Dale's answer is correct, but I want to further emphasize that nothing special happens in the vicinity of an event horizon. It's just like any other region of spacetime.
Here's an analogy. Suppose you're in a building that's rigged to explode at a certain time. If you're in the building and too far from an exit at a late enough time, you won't be able to escape before the explosion even at your top speed. If it's a single-story, square building and you can exit at any point on the edge, then the region from which you won't be able to escape at a given time is square. It starts in the center of the building and expands outward at your maximum running speed. The boundary of that region is the "escape horizon".
If you don't escape and die in the explosion, then the escape horizon will necessarily sweep over you at some point before your death. When it passes you, nothing special happens. You don't notice it passing. You can't detect it in any way. It isn't really there. It's just an abstract concept that we defined based on our foreknowledge of the future.

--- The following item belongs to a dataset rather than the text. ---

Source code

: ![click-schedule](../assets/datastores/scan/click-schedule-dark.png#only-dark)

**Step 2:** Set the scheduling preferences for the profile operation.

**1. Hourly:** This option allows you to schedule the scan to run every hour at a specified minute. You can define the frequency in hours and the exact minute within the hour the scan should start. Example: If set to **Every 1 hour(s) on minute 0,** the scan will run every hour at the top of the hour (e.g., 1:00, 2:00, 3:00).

The event horizon of a black hole is defined in the same way, with a singularity in place of the explosion and the speed of light in place of your running speed. If your worldline ends at the singularity, then the event horizon will sweep over you, at the speed of light, at some earlier time. But you won't notice. You can't detect it in any way. It isn't really there.
People get confused about this because there's phenomenology associated with black hole horizons: the closer you get to them, the faster you have to accelerate to avoid falling through, the slower your clock runs, the hotter you get from the Hawking radiation, and so on. They also behave like electrical conductors for some purposes, though it's not mentioned as often.
The thing is, if you mispredict where the singularity is going to be, and try to escape from what you think is the horizon but actually isn't, all of those same things happen. Any event horizon defined by any future spacetime points, whether singular or not, has these properties, even in special relativity. (See Rindler coordinates and Unruh effect for more about the special-relativistic case.)
So the answer to any question about what you'd see while falling through an event horizon is always the same as if the event horizon was somewhere else.